Hadirkan Kartu dan Aplikasi Integrasi Transportasi, JakLingko Punya Banyak Paket Tarif Hemat

0
Kartu JakLingko. Foto: IDX Channel

Integrasi transportasi Jabodetabek akan mulai menggunakan kartu dan aplikasi dari JakLingko. Hal ini karena sudah selesai dalam uji coba terbatas dari Monas menuju ke Pegangsaan 2. Direktur utama PT JakLingko Indonesia Muhamad Kamaluddin mengatakan, setelah uji coba kemarin akan ada perluasan gate di semua koridor baik di stasiun maupun halte.

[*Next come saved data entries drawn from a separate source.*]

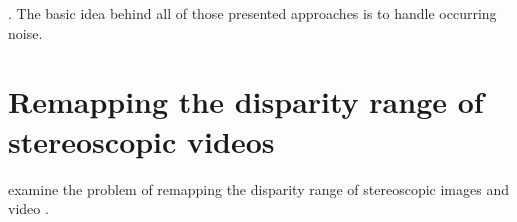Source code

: 
\noindent \citeauthor{khoshabeh2011spatio}.
\newline\newline\noindent The basic idea behind all of those presented approaches is to handle occurring noise.



\section{Remapping the disparity range of stereoscopic videos}

\citeauthor{lang2010nonlinear} examine the problem of remapping the disparity range of stereoscopic images and video \citep{lang2010nonlinear}.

Baca juga: Integrasi Transportasi di Jakarta Mulai Berjalan, Nantinya Semua Konektivitas Tiket Bakal Sempurna

Yang mana saat ini hanya ada satu sampai tiga gate baik di stasiun maupun di halte. Dia juga menargetkan bahwa tahun ini semua gate di stasiun maupun halte harus sudah dilengkapi dengan pembaca kartu maupun aplikasi dari JakLingko. Kamal menjelaskan, meski sudah selesai uji coba, aplikasi JakLingko belum ada di iOS maupun Andorid.

Hal ini karena masih dilakukan evaluasi penggunaan dan penambahan gate. Selain di stasiun dan halte, Kamal menambahkan, bahwa penggunaan aplikasi dan kartu JakLingko kedepannya juga akan diperluas hingga ke MikroTrans dan bus TJ non BRT.

“Bila ini berjalan sempurna, kita akan ajak media uji coba kartu dan aplikasi yang dipublikasikan,” ujar Kamal di forum jurnalis bersama MRT Jakarta, Kamis (30/9/2021).

Dia juga mengatakan, tarif untuk penumpang, kedepannya pun akan dibagi harian, mingguan hingga bulanan sehingga lebih hemat untuk pengguna. Meski begitu, Kamal menyampaikan bahwa hal ini masih dibahas oleh tim tarif Pemprov DKI.

“Untuk tarif hemat ini, misalnya perjalanan melalui MRTJ, KRL, LRTJ dan KRL akan lebih hemat dari tarif masing-masing yang dijumlahkan. Tarif integrasi juga akan lebih hemat berdasarkan jarak dan ada perhitungan tarif maksimal bila durasi perjalanan lebih dari berapa jam,” ungkapnya.

Kamal juga mengaku, pihaknya terus melakukan koordinasi dengan tim tarif untuk difinalkan secepatnya. Selain itu hal unik lainnya ternyata dihadirkan JakLingko, yang mana akan mengadirkan account based ticketing. Direktur utama PT MRT Jakarta William Sabandar menjelaskan, account based ticketing ini merupakan tiket basisnya dari akun masing-masing orang.

“Di dalam aplikasi akan ketahuan nih identitas orang seperti apa. Dia pensiunan, veteran 60 tahun ke atas. Kalau DKI diberi kebijakan tertentu untuk masyarakat yang berumur 60 tahun ke atas. Ini misal ya,” jelas William.

Maka, sistem tiket akan menyaring dan memberikan harga khusus yang akan diterapkan di kartu atau aplikasi pengguna. Untuk anak sekolah pun juga akan diberi harga khusus. Bahkan bagi penyandang disabilitas juga akan ada harga khusus.

Sehingga tiket individu nantinya jika pemerintah memberikan subsidi ini akan lebih tepat sasaran dalam pengelolaan transportasi dan subsidi sehingga lebih baik.

“Selama ini subsidi atau PSO baik KAI, TJ, MRTJ itu gelondongan sifatnya. Kita hanya hitung berapa yang naik TJ, MRTJ dan kita nggak tahu siapa-siapa mereka. Tapi yang jelas di fase 3 dari JakLingko, kita akan tahu,” ujar William.

Baca juga: Menhub Targetkan Integrasi Transportasi Massal di Jakarta Pada 2023 – 2024

Kamal menambahkan, untuk keamanan data identitas pengguna akan disesuaikan dengan standar ISO sehingga keamanan datanya terjaga. Bahkan pihaknya melakukan testing dan seleksi mitra strategis ada kombinasi antar mitra lokal dan mancanegara sehingga keamanannya cukup tinggi dan memastikan standar kemanan yang digunakan sama dengan kota dunia lainnya.